Another month and another disappointing jobs report. May’s employment numbers are out today and once again the actual numbers were less than what the economists had predicted. Unlike April, however, May was only a near miss.
The May jobs report from the Bureau of Labor Statistics showed a gain of 559,000 jobs, which lowered the unemployment rate by 0.3 points to 5.8 percent, the lowest point since the pandemic started. The BLS notes that “notable job gains occurred in leisure and hospitality, in public and private education, and in health care and social assistance.”
All in all, that doesn’t sound bad. The problem is that the estimates called for 650,000 new jobs. By that standard, the economy missed the forecast by 91,000 jobs.
This is still an improvement over April. Last month, the jobs report showed an anemic 266,000 jobs despite forecasts for a gain of a million jobs. By comparison, there were more than twice as many new jobs in May, but the economy still narrowly failed to meet pared-down expectations for job growth. The strong jobs report for March remains unmatched with its news of 916,000 new jobs.
Among the specifics of the report, unemployment declined for teenagers, whites, and Hispanics while the rate for blacks, the ethnic group with the highest unemployment rate, was little changed at 9.1 percent. Both short-term and long-term job losses declined and the labor force participation rate was steady.
The majority of the new jobs were the 292,000 new leisure and hospitality jobs. Of these, 186,000 were in restaurants and bars. Most employment sectors made at least small gains with construction and retail showing the only net losses. The construction sector lost 20,000 jobs, mainly due to nonresidential specialty trade contractors, and retail lost 6,000 owing to lower employment in food and beverage stores, which did not offset hiring in clothing and accessory stores.
The report also found that the tight labor market is having an upward pressure on wages. In May, wages rose by 15 cents to $30.33. This follows a 21-cent increase in April.
The report is not a bad one, but it is disappointing. The big question is why the job market continues to underperform expectations. It is likely that there is not one single reason for this.
One obvious possibility is that many Americans have not yet been fully vaccinated. In the US, only 41 percent are fully vaccinated while 51 percent have received one shot. However, it isn’t clear how many workers want to be vaccinated but have not yet had the opportunity and therefore might be staying home versus how many are anti-vaccine or taking a wait-and-see attitude.
A second factor may be related to childcare. With many schools closed, either for the pandemic or for summer, many parents don’t have access to affordable childcare. There is an economic tradeoff at work in which entry-level jobs may not pay enough to cover the cost of paying someone to watch younger children.
Further, separate economic problems are helping to stifle the recovery in various sectors. For example, high lumber prices are contributing to a slower recovery in construction and areas of manufacturing that use wood. There are other supply-line problems as well.
I’ve done a little car shopping over the past few weeks and there is very little inventory on local car lots. This is due in large part to a semiconductor chip shortage that has hit auto manufacturers hard. This shortage is due to both increased demand, especially for the high-quality chips needed for 5G devices and electric vehicles, as well as to supply-side pressures. Semiconductor chips are largely the product of several Asian firms because they contain rare earths, a market that is dominated by China. The trade war with China and sanctions on Chinese chipmakers have worsened the problem.

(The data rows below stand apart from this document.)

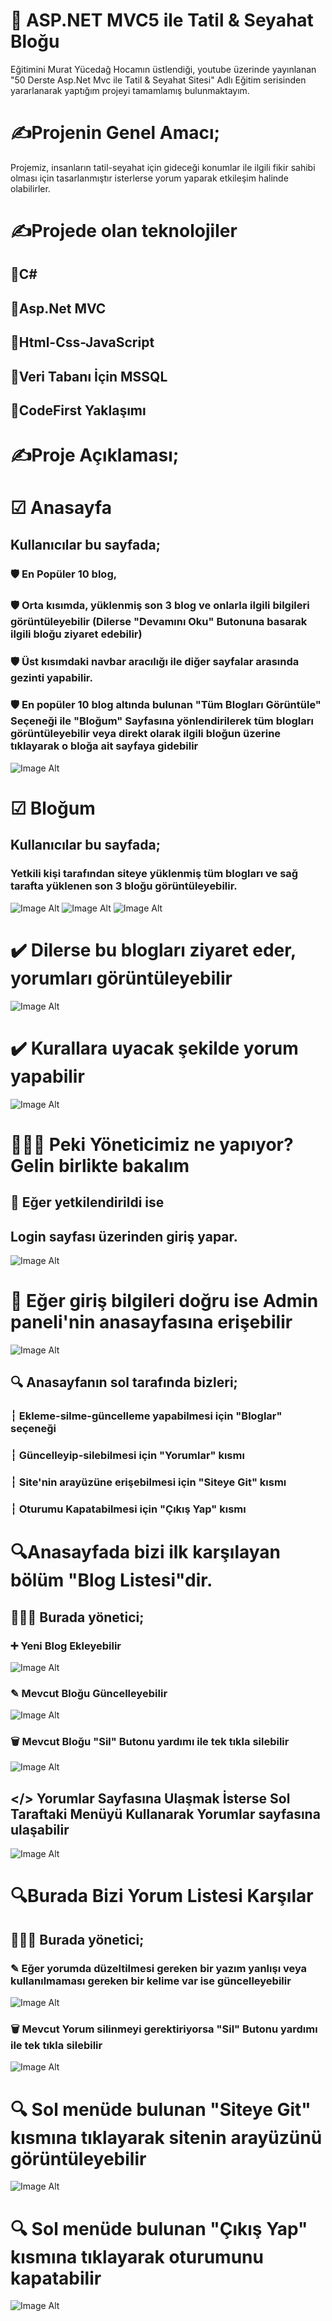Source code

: # 👀 ASP.NET MVC5 ile Tatil & Seyahat Bloğu
Eğitimini Murat Yücedağ Hocamın üstlendiği, youtube üzerinde yayınlanan "50 Derste Asp.Net Mvc ile Tatil & Seyahat Sitesi" Adlı Eğitim serisinden yararlanarak 
yaptığım projeyi tamamlamış bulunmaktayım.


#  ✍Projenin Genel Amacı;
Projemiz, insanların tatil-seyahat için  gideceği konumlar ile ilgili fikir sahibi olması için tasarlanmıştır
isterlerse yorum yaparak etkileşim halinde olabilirler. 

# ✍Projede olan teknolojiler
 ## 📌C#
 ## 📌Asp.Net MVC
 ## 📌Html-Css-JavaScript
 ## 📌Veri Tabanı İçin MSSQL
 ## 📌CodeFirst Yaklaşımı

# ✍Proje Açıklaması;

# ☑ Anasayfa

## Kullanıcılar bu sayfada;
### 🛡️ En Popüler 10 blog,
### 🛡️ Orta kısımda, yüklenmiş son 3 blog ve onlarla ilgili bilgileri görüntüleyebilir (Dilerse "Devamını Oku" Butonuna basarak ilgili bloğu ziyaret edebilir)
### 🛡️ Üst kısımdaki navbar aracılığı ile diğer sayfalar arasında gezinti yapabilir.
### 🛡️ En popüler 10 blog altında bulunan "Tüm Blogları Görüntüle" Seçeneği ile "Bloğum" Sayfasına yönlendirilerek tüm blogları görüntüleyebilir veya direkt olarak ilgili bloğun üzerine tıklayarak o bloğa ait sayfaya gidebilir

![Image Alt](https://github.com/SemihSanli/MVC5_TRAVELTRIP/blob/10695869197239ff10f46af33bcd70063930157c/Resimler/Ekran%20g%C3%B6r%C3%BCnt%C3%BCs%C3%BC%202025-01-30%20125354.png)


# ☑ Bloğum 
## Kullanıcılar bu sayfada;
### Yetkili kişi tarafından siteye yüklenmiş tüm blogları ve sağ tarafta yüklenen son 3 bloğu görüntüleyebilir.
![Image Alt](https://github.com/SemihSanli/MVC5_TRAVELTRIP/blob/c8ab68ace259b33d9f839aab45c507ecc882f3b0/Resimler/Ekran%20g%C3%B6r%C3%BCnt%C3%BCs%C3%BC%202025-01-30%20125536.png)
![Image Alt](https://github.com/SemihSanli/MVC5_TRAVELTRIP/blob/c8ab68ace259b33d9f839aab45c507ecc882f3b0/Resimler/Ekran%20g%C3%B6r%C3%BCnt%C3%BCs%C3%BC%202025-01-30%20125544.png)
![Image Alt](https://github.com/SemihSanli/MVC5_TRAVELTRIP/blob/c8ab68ace259b33d9f839aab45c507ecc882f3b0/Resimler/Ekran%20g%C3%B6r%C3%BCnt%C3%BCs%C3%BC%202025-01-30%20125552.png)

# ✔️ Dilerse bu blogları ziyaret eder, yorumları görüntüleyebilir

![Image Alt](https://github.com/SemihSanli/MVC5_TRAVELTRIP/blob/c8ab68ace259b33d9f839aab45c507ecc882f3b0/Resimler/Ekran%20g%C3%B6r%C3%BCnt%C3%BCs%C3%BC%202025-01-30%20125510.png)

# ✔️ Kurallara uyacak şekilde yorum yapabilir


![Image Alt](https://github.com/SemihSanli/MVC5_TRAVELTRIP/blob/c8ab68ace259b33d9f839aab45c507ecc882f3b0/Resimler/Ekran%20g%C3%B6r%C3%BCnt%C3%BCs%C3%BC%202025-01-30%20125518.png)


# 👨🏻‍💻 Peki Yöneticimiz ne yapıyor? Gelin birlikte bakalım

## 📢 Eğer yetkilendirildi ise 
  ## Login sayfası üzerinden giriş yapar. 
  ![Image Alt](https://github.com/SemihSanli/MVC5_TRAVELTRIP/blob/b23b93a9957a689a7c8543c727775c75dd7c0a7f/Resimler/Ekran%20g%C3%B6r%C3%BCnt%C3%BCs%C3%BC%202025-01-30%20125800.png)
  
 # 🤝 Eğer giriş bilgileri doğru ise Admin paneli'nin anasayfasına erişebilir
![Image Alt]( https://github.com/SemihSanli/MVC5_TRAVELTRIP/blob/b23b93a9957a689a7c8543c727775c75dd7c0a7f/Resimler/Ekran%20g%C3%B6r%C3%BCnt%C3%BCs%C3%BC%202025-01-30%20135510.png)

## 🔍 Anasayfanın sol tarafında bizleri;
### ┆ Ekleme-silme-güncelleme yapabilmesi için "Bloglar" seçeneği
### ┆ Güncelleyip-silebilmesi için "Yorumlar" kısmı
### ┆ Site'nin arayüzüne erişebilmesi için "Siteye Git" kısmı
### ┆ Oturumu Kapatabilmesi için "Çıkış Yap" kısmı

# 🔍Anasayfada bizi ilk karşılayan bölüm "Blog Listesi"dir.

## 👨🏻‍💻 Burada yönetici;
### ➕  Yeni Blog Ekleyebilir
 ![Image Alt]( https://github.com/SemihSanli/MVC5_TRAVELTRIP/blob/3e3e5a9099fbc691471ea4ad8c00e4d8bccafc6c/Resimler/Ekran%20g%C3%B6r%C3%BCnt%C3%BCs%C3%BC%202025-01-30%20135541.png)

### ✎  Mevcut Bloğu Güncelleyebilir
 ![Image Alt](https://github.com/SemihSanli/MVC5_TRAVELTRIP/blob/3e3e5a9099fbc691471ea4ad8c00e4d8bccafc6c/Resimler/Ekran%20g%C3%B6r%C3%BCnt%C3%BCs%C3%BC%202025-01-30%20135607.png)
 
 ### 🗑️  Mevcut Bloğu "Sil" Butonu yardımı ile tek tıkla silebilir
 ![Image Alt](https://github.com/SemihSanli/MVC5_TRAVELTRIP/blob/b23b93a9957a689a7c8543c727775c75dd7c0a7f/Resimler/Ekran%20g%C3%B6r%C3%BCnt%C3%BCs%C3%BC%202025-01-30%20135510.png)



## </>  Yorumlar Sayfasına Ulaşmak İsterse Sol Taraftaki Menüyü Kullanarak  Yorumlar sayfasına ulaşabilir
![Image Alt](https://github.com/SemihSanli/MVC5_TRAVELTRIP/blob/3e3e5a9099fbc691471ea4ad8c00e4d8bccafc6c/Resimler/Ekran%20g%C3%B6r%C3%BCnt%C3%BCs%C3%BC%202025-01-30%20125708.png)

# 🔍Burada Bizi Yorum Listesi Karşılar
## 👨🏻‍💻 Burada yönetici;

### ✎  Eğer yorumda düzeltilmesi gereken bir yazım yanlışı veya kullanılmaması gereken bir kelime var ise güncelleyebilir
 ![Image Alt](https://github.com/SemihSanli/MVC5_TRAVELTRIP/blob/3e3e5a9099fbc691471ea4ad8c00e4d8bccafc6c/Resimler/Ekran%20g%C3%B6r%C3%BCnt%C3%BCs%C3%BC%202025-01-30%20135531.png)
###  🗑️  Mevcut Yorum silinmeyi gerektiriyorsa "Sil" Butonu yardımı ile tek tıkla silebilir
 ![Image Alt](https://github.com/SemihSanli/MVC5_TRAVELTRIP/blob/3e3e5a9099fbc691471ea4ad8c00e4d8bccafc6c/Resimler/Ekran%20g%C3%B6r%C3%BCnt%C3%BCs%C3%BC%202025-01-30%20125708.png)

 # 🔍 Sol menüde bulunan "Siteye Git" kısmına tıklayarak sitenin arayüzünü görüntüleyebilir
 ![Image Alt](https://github.com/SemihSanli/MVC5_TRAVELTRIP/blob/3579f68136e82bf989c80fd37fdc09436e9de2de/Resimler/Ekran%20g%C3%B6r%C3%BCnt%C3%BCs%C3%BC%202025-01-30%20143114.png)

 # 🔍 Sol menüde bulunan "Çıkış Yap" kısmına tıklayarak oturumunu kapatabilir
 ![Image Alt](https://github.com/SemihSanli/MVC5_TRAVELTRIP/blob/b23b93a9957a689a7c8543c727775c75dd7c0a7f/Resimler/Ekran%20g%C3%B6r%C3%BCnt%C3%BCs%C3%BC%202025-01-30%20125800.png)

“The shortage story is coming through very clearly what you’re seeing in wages and participation,” Andrew Hollenhorst, chief U.S. economist for Citi, told the Washington Post. “That clearly is holding back hiring.”
President Biden has requested money to jumpstart semiconductor manufacturing in the US, but factories take years to build. It will take even longer to secure a supply of rare earths that is not subject to Chinese control.

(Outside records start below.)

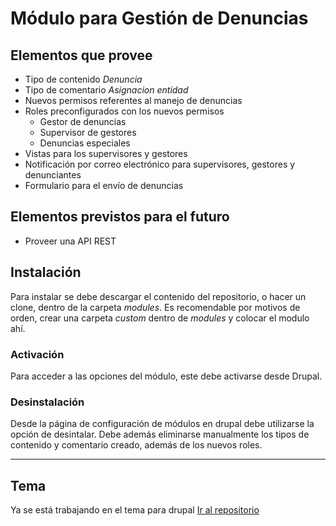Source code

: # Módulo para Gestión de Denuncias

## Elementos que provee

* Tipo de contenido *Denuncia*
* Tipo de comentario *Asignacion entidad*
* Nuevos permisos referentes al manejo de denuncias
* Roles preconfigurados con los nuevos permisos
   * Gestor de denuncias
   * Supervisor de gestores
   * Denuncias especiales
* Vistas para los supervisores y gestores
* Notificación por correo electrónico para supervisores, gestores y denunciantes
* Formulario para el envío de denuncias

## Elementos previstos para el futuro
* Proveer una API REST

## Instalación
Para instalar se debe descargar el contenido del repositorio, o hacer un clone, dentro de la carpeta *modules*. Es recomendable por motivos de orden, crear una carpeta *custom* dentro de *modules* y colocar el modulo ahí.

### Activación
Para acceder a las opciones del módulo, este debe activarse desde Drupal.

### Desinstalación
Desde la página de configuración de módulos en drupal debe utilizarse la opción de desintalar.
Debe además eliminarse manualmente los tipos de contenido y comentario creado, además de los nuevos roles.

_____

## Tema
Ya se está trabajando en el tema para drupal [Ir al repositorio](https://github.com/ErickMR19/denunciasasamblea)
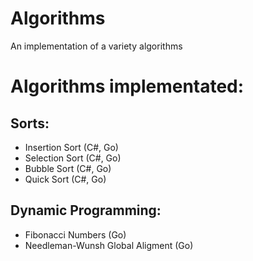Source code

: # Algorithms
An implementation of a variety algorithms

# Algorithms implementated:
## Sorts:
- Insertion Sort (C#, Go)
- Selection Sort (C#, Go)
- Bubble Sort (C#, Go)
- Quick Sort (C#, Go)
## Dynamic Programming:
- Fibonacci Numbers (Go)
- Needleman-Wunsh Global Aligment (Go)
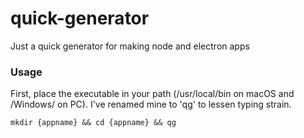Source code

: # quick-generator
Just a quick generator for making node and electron apps

### Usage
First, place the executable in your path (/usr/local/bin on macOS and /Windows/ on PC).
I've renamed mine to 'qg' to lessen typing strain.

`mkdir {appname} && cd {appname} && qg`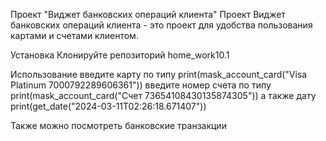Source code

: Проект "Виджет банковских операций клиента"
Проект Виджет банковских операций клиента - это проект для удобства пользования картами и счетами клиентом.

Установка
Клонируйте репозиторий home_work10.1

Использование введите карту по типу print(mask_account_card("Visa Platinum 7000792289606361")) введите номер счета по типу print(mask_account_card("Счет 73654108430135874305")) а также дату print(get_date("2024-03-11T02:26:18.671407"))

Также можно посмотреть банковские транзакции
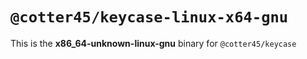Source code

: # `@cotter45/keycase-linux-x64-gnu`

This is the **x86_64-unknown-linux-gnu** binary for `@cotter45/keycase`
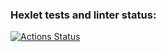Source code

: ### Hexlet tests and linter status:
[![Actions Status](https://github.com/Rimana5/python-project-lvl1/workflows/hexlet-check/badge.svg)](https://github.com/Rimana5/python-project-lvl1/actions)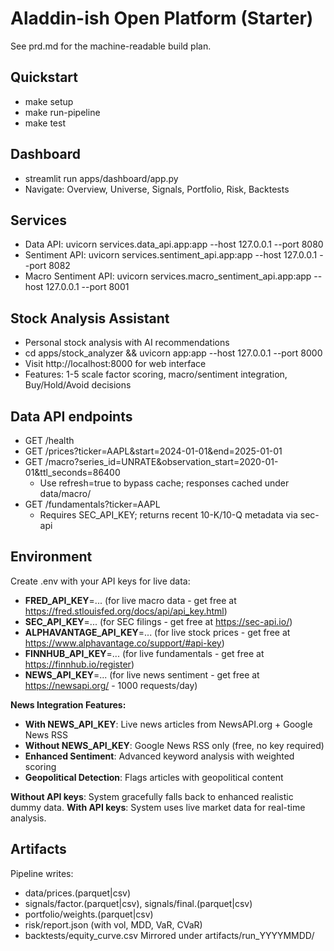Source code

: # Aladdin-ish Open Platform (Starter)

See prd.md for the machine-readable build plan.


## Quickstart
- make setup
- make run-pipeline
- make test

## Dashboard
- streamlit run apps/dashboard/app.py
- Navigate: Overview, Universe, Signals, Portfolio, Risk, Backtests

## Services
- Data API: uvicorn services.data_api.app:app --host 127.0.0.1 --port 8080
- Sentiment API: uvicorn services.sentiment_api.app:app --host 127.0.0.1 --port 8082
- Macro Sentiment API: uvicorn services.macro_sentiment_api.app:app --host 127.0.0.1 --port 8001

## Stock Analysis Assistant
- Personal stock analysis with AI recommendations
- cd apps/stock_analyzer && uvicorn app:app --host 127.0.0.1 --port 8000
- Visit http://localhost:8000 for web interface
- Features: 1-5 scale factor scoring, macro/sentiment integration, Buy/Hold/Avoid decisions

## Data API endpoints
- GET /health
- GET /prices?ticker=AAPL&start=2024-01-01&end=2025-01-01
- GET /macro?series_id=UNRATE&observation_start=2020-01-01&ttl_seconds=86400
  - Use refresh=true to bypass cache; responses cached under data/macro/
- GET /fundamentals?ticker=AAPL
  - Requires SEC_API_KEY; returns recent 10-K/10-Q metadata via sec-api

## Environment
Create .env with your API keys for live data:
- **FRED_API_KEY**=... (for live macro data - get free at https://fred.stlouisfed.org/docs/api/api_key.html)
- **SEC_API_KEY**=... (for SEC filings - get free at https://sec-api.io/)
- **ALPHAVANTAGE_API_KEY**=... (for live stock prices - get free at https://www.alphavantage.co/support/#api-key)
- **FINNHUB_API_KEY**=... (for live fundamentals - get free at https://finnhub.io/register)
- **NEWS_API_KEY**=... (for live news sentiment - get free at https://newsapi.org/ - 1000 requests/day)

**News Integration Features:**
- **With NEWS_API_KEY**: Live news articles from NewsAPI.org + Google News RSS
- **Without NEWS_API_KEY**: Google News RSS only (free, no key required)
- **Enhanced Sentiment**: Advanced keyword analysis with weighted scoring
- **Geopolitical Detection**: Flags articles with geopolitical content

**Without API keys**: System gracefully falls back to enhanced realistic dummy data.
**With API keys**: System uses live market data for real-time analysis.

## Artifacts
Pipeline writes:
- data/prices.(parquet|csv)
- signals/factor.(parquet|csv), signals/final.(parquet|csv)
- portfolio/weights.(parquet|csv)
- risk/report.json (with vol, MDD, VaR, CVaR)
- backtests/equity_curve.csv
Mirrored under artifacts/run_YYYYMMDD/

Enhanced unemployment benefits from the federal COVID relief bill are a factor that is going away. At least half of the states are ending the enhanced benefits early. The prospect of losing the enhanced benefit may be influencing some job-seekers to lower their expectations and take jobs that they would not previously have considered.
Finally, the jobs report reflects some restructuring as the economy shifts from a pandemic footing back to normal. For example, economists don’t consider the loss of jobs in food stores to be a bad thing. Drew Matus, chief market strategist for MetLife Investment Management, told the Washington Post that this statistic showed that some pandemic jobs, such as grocery store curb service, were going away as the world returns to normal.
“You’ve had such a big disruption, it’s going to take time to sort out where these people can go and find work,” Matus said. “Not everything is [going to] reopen and some things are gone for good and those people who worked in those places have to find other work.”
The economy is recovering, but it may take longer to get back to normal than we thought. That’s partly due to pandemic-related supply problems and as well as geopolitical factors. The good news is that we are headed in the right direction, albeit more slowly than most of us would like. However, the flip side is that slower economic growth may be less likely to lead to out-of-control inflation.
As in the story of the Little Engine That Could, the economy will eventually get over the hill. I think it can.